*** Extrait présenté

Inspiré de la sculpture pastorale sur bois
La toile, avec ses variations et ses méandres colorés, trouve bien sûr sa place conventionnelle dans les tableaux comme ceux des «couples» ou de la «femme couchée» (voir ci-contre). Mais en observant de plus près d’autres œuvres, il devient évident qu’elle change aussi de statut sur un plan symbolique : elle se métamorphose en vagues de la mer (peut-être pour exprimer le flux et le reflux du temps.), en air/souffle du vent (fond), en terre (les sillons), jusqu’à devenir la toile de fond du tableau, comme la métaphore du cadre de la vision de l’artiste, son rêve éveillé ou retrouvé, c’est-à-dire finalement le véritable sens du tableau, sa raison d’être. L’artiste nous donne à voir la chose, certes, mais aussi son propre regard.
 «[...] Dans la peinture (pourrait-on dire dans l’écriture de la vie ?), on ne trouve nulle part ce qu’on pourrait qualifier de « mineur ». La profondeur de la vie.» Péris Iérémiadis 
(Journal intime, 10-5-2006)

******

**Activité**
Recopiez, s'il vous plaît, sans rien y changer, l'extrait présenté de « Inspiré de la » à « son propre regard. ». Le matériel ne joue ici aucun rôle.

*** Informations fournies

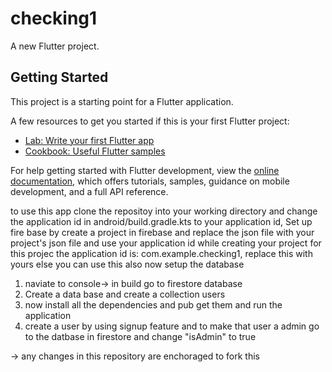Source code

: # checking1

A new Flutter project.

## Getting Started

This project is a starting point for a Flutter application.

A few resources to get you started if this is your first Flutter project:

- [Lab: Write your first Flutter app](https://docs.flutter.dev/get-started/codelab)
- [Cookbook: Useful Flutter samples](https://docs.flutter.dev/cookbook)

For help getting started with Flutter development, view the
[online documentation](https://docs.flutter.dev/), which offers tutorials,
samples, guidance on mobile development, and a full API reference.


to use this app clone the repositoy into your working directory and change the application id in android/build.gradle.kts to your application id, 
Set up fire base by 
create a project in firebase and replace the json file with your project's json file and use your application id while creating your project for this projec the application id is: com.example.checking1, replace this with yours else you can use this also
now setup the database
1. naviate to console-> in  build go to firestore database
2. Create a data base and create a collection users
3. now install all the dependencies and pub get them and run the application
4. create a user by using signup feature and to make that user a admin go to the datbase in firestore and change
"isAdmin" to true

-> any changes in this repository are enchoraged to fork this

******

**Réponse attendue**
Inspiré de la sculpture pastorale sur bois
La toile, avec ses variations et ses méandres colorés, trouve bien sûr sa place conventionnelle dans les tableaux comme ceux des «couples» ou de la «femme couchée» (voir ci-contre). Mais en observant de plus près d’autres œuvres, il devient évident qu’elle change aussi de statut sur un plan symbolique : elle se métamorphose en vagues de la mer (peut-être pour exprimer le flux et le reflux du temps.), en air/souffle du vent (fond), en terre (les sillons), jusqu’à devenir la toile de fond du tableau, comme la métaphore du cadre de la vision de l’artiste, son rêve éveillé ou retrouvé, c’est-à-dire finalement le véritable sens du tableau, sa raison d’être. L’artiste nous donne à voir la chose, certes, mais aussi son propre regard.